Nashville residents celebrate Juneteenth by repainting the BLM mural on Woodland St.
NASHVILLE, Tennessee (WTVF) – While the concept of Juneteenth has been around for decades, how to celebrate it nationally is still being worked out. That’s why, besides the information booths, speakers, and music, the Tennessee Alliance for Progress couldn’t think of a better way to commemorate emancipation than with a little artistic participation.
“Making rainbow swirls for the LGBTQIA community,” explained Meg Pollard, an artist using spray paint. “I do a lot of vortices, they help me calm down and process everything and slow down, you know?”
Artists and volunteers helped repaint the Black Lives Matter mural on Woodland Street, which was originally painted in October 2020 and stretches longer than a football field. Just a few days after the original paint was completed, several cars tried their best to smudge the paint by pressing the brakes on the mural.
“I’m honestly not surprised but I’m really upset that this has happened,” Pollard said.
The purpose of this event was to bring those words back to life. “I feel like it’s really important that young kids have something like that to watch and that the city can show that kind of performance, you know, because we don’t have a lot of things like that. here, ”Pollard said.

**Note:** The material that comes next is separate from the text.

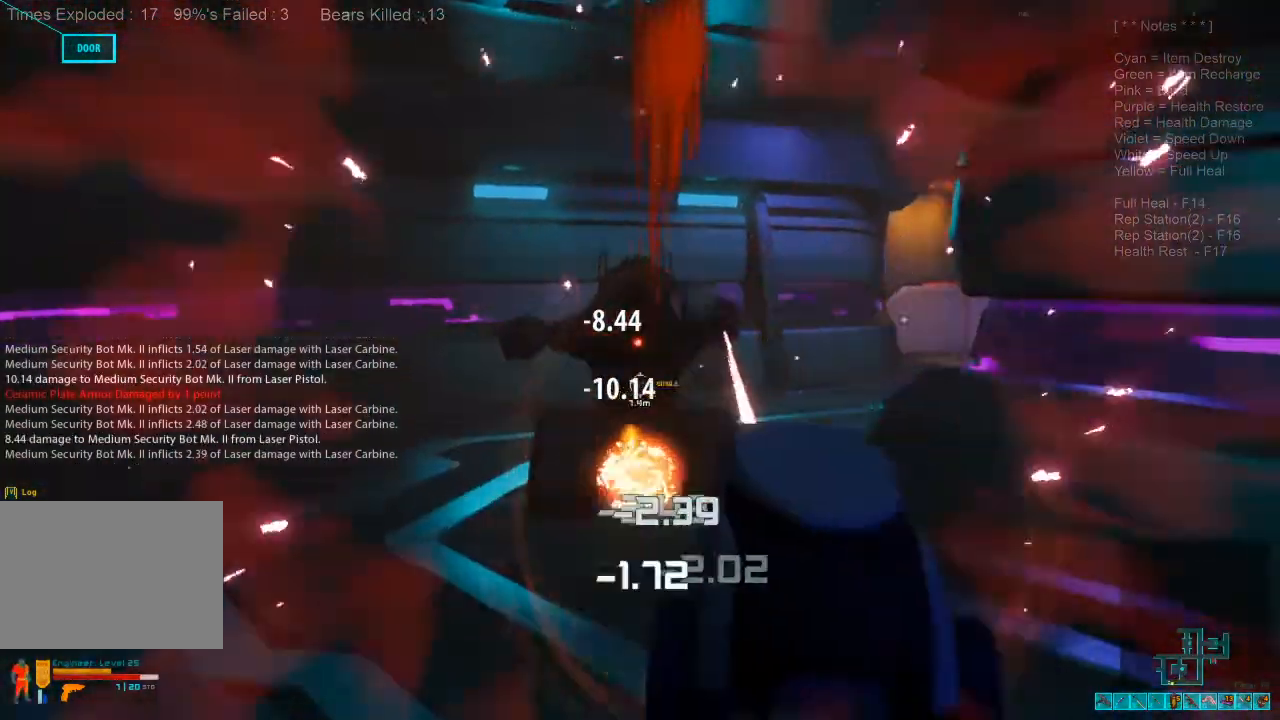
{"keys": ["a", "w"], "mouse": ["left"], "events": [[33, "mouse_left", "down"], [200, "a", "up"], [200, "mouse_left", "up"], [367, "a", "down"], [500, "mouse_left", "down"]]}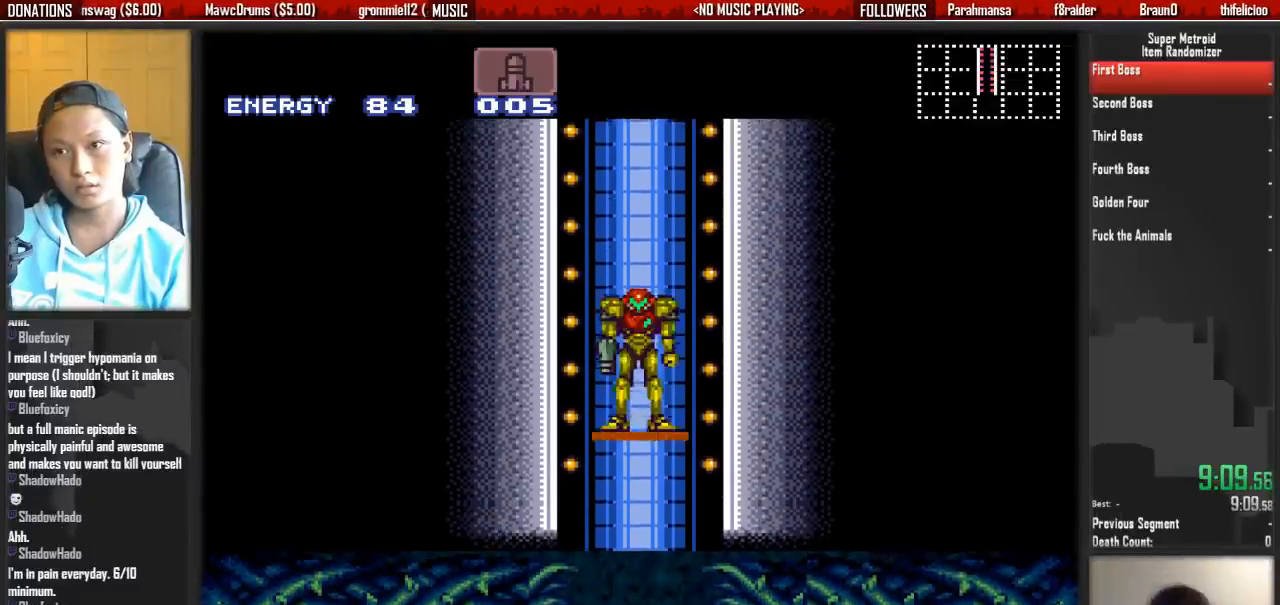
Gameplay with a controller (Nintendo layout); each line is a JSON object with the inputs held at the frame after it (dt_ms = milliseconds from this image to that frame). "events" lists button and stick changes between this image and that frame as [ms after this image, input, new state], when the widget could be followed in between. Not read: L3 R3.
{"dt_ms": 500, "buttons": ["B", "DPAD_RIGHT"], "events": [[250, "B", "down"], [250, "DPAD_RIGHT", "down"]]}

TSU student Monica Hardy says Nashville needs to make sure this isn’t all lip service. “Defining a vacation is good, but I think we want more too. So I think it’s a first step and maybe more steps will be taken because I feel like we will be heard more and looked at as more human, ”said Hardy.
That’s why these volunteers, long after they get home, promise to plan to make sure the mural and the vacation stay true to the message. “A lot of people think we’re just a race. But we’re more than a race, it’s a culture,” said Hardy. “So we’re trying to get diversity in Nashville and expand Nashville”
There were also celebrations from Juneteenth in Nashville to Fifth + Broadway and Saturday night in Fort Negley.
June 19, 1865, the day the last slaves learned of their freedom in Galveston, Texas. For years it was just celebrated as a regional holiday, but has grown in popularity in recent years. President Joe Biden signed a law making Juneteenth the most recent national holiday earlier this week.